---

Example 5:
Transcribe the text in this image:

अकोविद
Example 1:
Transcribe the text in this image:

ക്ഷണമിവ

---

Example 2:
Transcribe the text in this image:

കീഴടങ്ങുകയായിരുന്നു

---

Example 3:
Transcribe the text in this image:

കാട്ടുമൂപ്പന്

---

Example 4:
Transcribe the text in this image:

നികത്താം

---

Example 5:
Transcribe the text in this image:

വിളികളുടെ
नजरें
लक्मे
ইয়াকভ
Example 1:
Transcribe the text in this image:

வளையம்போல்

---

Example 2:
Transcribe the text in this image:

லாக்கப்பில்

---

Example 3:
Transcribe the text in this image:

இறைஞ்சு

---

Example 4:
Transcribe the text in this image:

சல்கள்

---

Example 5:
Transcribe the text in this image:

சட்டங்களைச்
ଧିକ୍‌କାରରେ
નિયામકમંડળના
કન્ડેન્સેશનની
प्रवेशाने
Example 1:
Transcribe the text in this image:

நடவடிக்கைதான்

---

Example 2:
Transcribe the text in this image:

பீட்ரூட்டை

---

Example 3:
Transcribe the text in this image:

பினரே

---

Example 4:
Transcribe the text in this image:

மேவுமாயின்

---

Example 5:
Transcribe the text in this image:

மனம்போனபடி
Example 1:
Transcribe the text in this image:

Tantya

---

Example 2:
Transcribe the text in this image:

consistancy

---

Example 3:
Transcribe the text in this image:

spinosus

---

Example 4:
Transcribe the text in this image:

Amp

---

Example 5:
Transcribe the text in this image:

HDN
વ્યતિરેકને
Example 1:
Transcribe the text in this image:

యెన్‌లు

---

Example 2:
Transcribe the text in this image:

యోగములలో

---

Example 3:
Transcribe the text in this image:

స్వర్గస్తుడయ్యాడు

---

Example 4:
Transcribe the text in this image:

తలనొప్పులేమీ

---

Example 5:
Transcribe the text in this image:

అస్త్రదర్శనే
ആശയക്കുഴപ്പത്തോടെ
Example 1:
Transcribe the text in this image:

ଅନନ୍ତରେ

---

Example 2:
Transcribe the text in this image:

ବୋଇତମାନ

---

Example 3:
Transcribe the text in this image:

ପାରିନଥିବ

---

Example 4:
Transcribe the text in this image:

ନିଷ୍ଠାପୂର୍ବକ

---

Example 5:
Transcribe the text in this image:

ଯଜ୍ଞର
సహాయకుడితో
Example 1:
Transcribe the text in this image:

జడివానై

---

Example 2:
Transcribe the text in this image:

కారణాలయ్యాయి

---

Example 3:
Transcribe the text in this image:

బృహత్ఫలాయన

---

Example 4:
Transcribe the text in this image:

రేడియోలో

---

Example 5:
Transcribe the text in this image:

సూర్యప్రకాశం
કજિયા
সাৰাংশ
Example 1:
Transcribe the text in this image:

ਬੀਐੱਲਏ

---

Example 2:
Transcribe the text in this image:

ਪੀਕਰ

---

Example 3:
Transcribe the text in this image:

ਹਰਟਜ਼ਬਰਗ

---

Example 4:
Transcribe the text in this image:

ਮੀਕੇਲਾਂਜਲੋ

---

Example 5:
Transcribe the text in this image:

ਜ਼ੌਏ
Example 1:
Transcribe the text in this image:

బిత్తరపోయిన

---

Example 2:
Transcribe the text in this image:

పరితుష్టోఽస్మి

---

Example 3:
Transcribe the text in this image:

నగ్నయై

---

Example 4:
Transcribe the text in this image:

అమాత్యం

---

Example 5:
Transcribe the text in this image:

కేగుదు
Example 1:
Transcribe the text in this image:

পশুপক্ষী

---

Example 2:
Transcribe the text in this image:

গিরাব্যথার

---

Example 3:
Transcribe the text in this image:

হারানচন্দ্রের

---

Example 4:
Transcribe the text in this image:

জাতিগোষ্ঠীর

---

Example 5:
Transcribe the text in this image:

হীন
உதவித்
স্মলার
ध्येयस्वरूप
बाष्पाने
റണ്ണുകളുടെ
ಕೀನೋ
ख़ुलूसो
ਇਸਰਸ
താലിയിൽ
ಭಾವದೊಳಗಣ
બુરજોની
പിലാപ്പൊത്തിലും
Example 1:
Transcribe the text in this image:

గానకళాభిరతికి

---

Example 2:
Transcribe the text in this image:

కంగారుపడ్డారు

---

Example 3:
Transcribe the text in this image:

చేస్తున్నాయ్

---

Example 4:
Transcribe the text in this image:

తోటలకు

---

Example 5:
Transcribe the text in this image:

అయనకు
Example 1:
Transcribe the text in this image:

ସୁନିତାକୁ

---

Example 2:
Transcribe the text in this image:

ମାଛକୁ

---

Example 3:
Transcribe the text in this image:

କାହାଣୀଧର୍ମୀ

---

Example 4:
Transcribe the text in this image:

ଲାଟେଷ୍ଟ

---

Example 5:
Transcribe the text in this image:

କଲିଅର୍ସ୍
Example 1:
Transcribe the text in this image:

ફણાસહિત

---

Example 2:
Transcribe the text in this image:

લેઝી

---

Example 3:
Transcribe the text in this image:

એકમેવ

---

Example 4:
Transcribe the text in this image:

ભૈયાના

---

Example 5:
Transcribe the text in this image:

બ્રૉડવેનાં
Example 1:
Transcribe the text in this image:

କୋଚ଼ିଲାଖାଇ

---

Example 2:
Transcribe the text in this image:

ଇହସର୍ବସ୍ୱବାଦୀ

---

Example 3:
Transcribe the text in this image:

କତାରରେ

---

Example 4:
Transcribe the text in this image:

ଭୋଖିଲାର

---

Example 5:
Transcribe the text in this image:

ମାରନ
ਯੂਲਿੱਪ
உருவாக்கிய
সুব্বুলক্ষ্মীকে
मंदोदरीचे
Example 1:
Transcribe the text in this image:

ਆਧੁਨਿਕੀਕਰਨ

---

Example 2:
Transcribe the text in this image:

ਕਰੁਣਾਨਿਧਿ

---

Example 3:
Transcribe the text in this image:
= = = = = = =
* _Task details_
A complete and exact repetition of the entries is required.

* _Answer to the exercise_
---

Example 5:
Transcribe the text in this image:

अकोविद
Example 1:
Transcribe the text in this image:

ക്ഷണമിവ

---

Example 2:
Transcribe the text in this image:

കീഴടങ്ങുകയായിരുന്നു

---

Example 3:
Transcribe the text in this image:

കാട്ടുമൂപ്പന്

---

Example 4:
Transcribe the text in this image:

നികത്താം

---

Example 5:
Transcribe the text in this image:

വിളികളുടെ
नजरें
लक्मे
ইয়াকভ
Example 1:
Transcribe the text in this image:

வளையம்போல்

---

Example 2:
Transcribe the text in this image:

லாக்கப்பில்

---

Example 3:
Transcribe the text in this image:

இறைஞ்சு

---

Example 4:
Transcribe the text in this image:

சல்கள்

---

Example 5:
Transcribe the text in this image:

சட்டங்களைச்
ଧିକ୍‌କାରରେ
નિયામકમંડળના
કન્ડેન્સેશનની
प्रवेशाने
Example 1:
Transcribe the text in this image:

நடவடிக்கைதான்

---

Example 2:
Transcribe the text in this image:

பீட்ரூட்டை

---

Example 3:
Transcribe the text in this image:

பினரே

---

Example 4:
Transcribe the text in this image:

மேவுமாயின்

---

Example 5:
Transcribe the text in this image:

மனம்போனபடி
Example 1:
Transcribe the text in this image:

Tantya

---

Example 2:
Transcribe the text in this image:

consistancy

---

Example 3:
Transcribe the text in this image:

spinosus

---

Example 4:
Transcribe the text in this image:

Amp

---

Example 5:
Transcribe the text in this image:

HDN
વ્યતિરેકને
Example 1:
Transcribe the text in this image:

యెన్‌లు

---

Example 2:
Transcribe the text in this image:

యోగములలో

---

Example 3:
Transcribe the text in this image:

స్వర్గస్తుడయ్యాడు

---

Example 4:
Transcribe the text in this image:

తలనొప్పులేమీ

---

Example 5:
Transcribe the text in this image:

అస్త్రదర్శనే
ആശയക്കുഴപ്പത്തോടെ
Example 1:
Transcribe the text in this image:

ଅନନ୍ତରେ

---

Example 2:
Transcribe the text in this image:

ବୋଇତମାନ

---

Example 3:
Transcribe the text in this image:

ପାରିନଥିବ

---

Example 4:
Transcribe the text in this image:

ନିଷ୍ଠାପୂର୍ବକ

---

Example 5:
Transcribe the text in this image:

ଯଜ୍ଞର
సహాయకుడితో
Example 1:
Transcribe the text in this image:

జడివానై

---

Example 2:
Transcribe the text in this image:

కారణాలయ్యాయి

---

Example 3:
Transcribe the text in this image:

బృహత్ఫలాయన

---

Example 4:
Transcribe the text in this image:

రేడియోలో

---

Example 5:
Transcribe the text in this image:

సూర్యప్రకాశం
કજિયા
সাৰাংশ
Example 1:
Transcribe the text in this image:

ਬੀਐੱਲਏ

---

Example 2:
Transcribe the text in this image:

ਪੀਕਰ

---

Example 3:
Transcribe the text in this image:

ਹਰਟਜ਼ਬਰਗ

---

Example 4:
Transcribe the text in this image:

ਮੀਕੇਲਾਂਜਲੋ

---

Example 5:
Transcribe the text in this image:

ਜ਼ੌਏ
Example 1:
Transcribe the text in this image:

బిత్తరపోయిన

---

Example 2:
Transcribe the text in this image:

పరితుష్టోఽస్మి

---

Example 3:
Transcribe the text in this image:

నగ్నయై

---

Example 4:
Transcribe the text in this image:

అమాత్యం

---

Example 5:
Transcribe the text in this image:

కేగుదు
Example 1:
Transcribe the text in this image:

পশুপক্ষী

---

Example 2:
Transcribe the text in this image:

গিরাব্যথার

---

Example 3:
Transcribe the text in this image:

হারানচন্দ্রের

---

Example 4:
Transcribe the text in this image:

জাতিগোষ্ঠীর

---

Example 5:
Transcribe the text in this image:

হীন
உதவித்
স্মলার
ध्येयस्वरूप
बाष्पाने
റണ്ണുകളുടെ
ಕೀನೋ
ख़ुलूसो
ਇਸਰਸ
താലിയിൽ
ಭಾವದೊಳಗಣ
બુરજોની
പിലാപ്പൊത്തിലും
Example 1:
Transcribe the text in this image:

గానకళాభిరతికి

---

Example 2:
Transcribe the text in this image:

కంగారుపడ్డారు

---

Example 3:
Transcribe the text in this image:

చేస్తున్నాయ్

---

Example 4:
Transcribe the text in this image:

తోటలకు

---

Example 5:
Transcribe the text in this image:

అయనకు
Example 1:
Transcribe the text in this image:

ସୁନିତାକୁ

---

Example 2:
Transcribe the text in this image:

ମାଛକୁ

---

Example 3:
Transcribe the text in this image:

କାହାଣୀଧର୍ମୀ

---

Example 4:
Transcribe the text in this image:

ଲାଟେଷ୍ଟ

---

Example 5:
Transcribe the text in this image:

କଲିଅର୍ସ୍
Example 1:
Transcribe the text in this image:

ફણાસહિત

---

Example 2:
Transcribe the text in this image:

લેઝી

---

Example 3:
Transcribe the text in this image:

એકમેવ

---

Example 4:
Transcribe the text in this image:

ભૈયાના

---

Example 5:
Transcribe the text in this image:

બ્રૉડવેનાં
Example 1:
Transcribe the text in this image:

କୋଚ଼ିଲାଖାଇ

---

Example 2:
Transcribe the text in this image:

ଇହସର୍ବସ୍ୱବାଦୀ

---

Example 3:
Transcribe the text in this image:

କତାରରେ

---

Example 4:
Transcribe the text in this image:

ଭୋଖିଲାର

---

Example 5:
Transcribe the text in this image:

ମାରନ
ਯੂਲਿੱਪ
உருவாக்கிய
সুব্বুলক্ষ্মীকে
मंदोदरीचे
Example 1:
Transcribe the text in this image:

ਆਧੁਨਿਕੀਕਰਨ

---

Example 2:
Transcribe the text in this image:

ਕਰੁਣਾਨਿਧਿ

---

Example 3:
Transcribe the text in this image:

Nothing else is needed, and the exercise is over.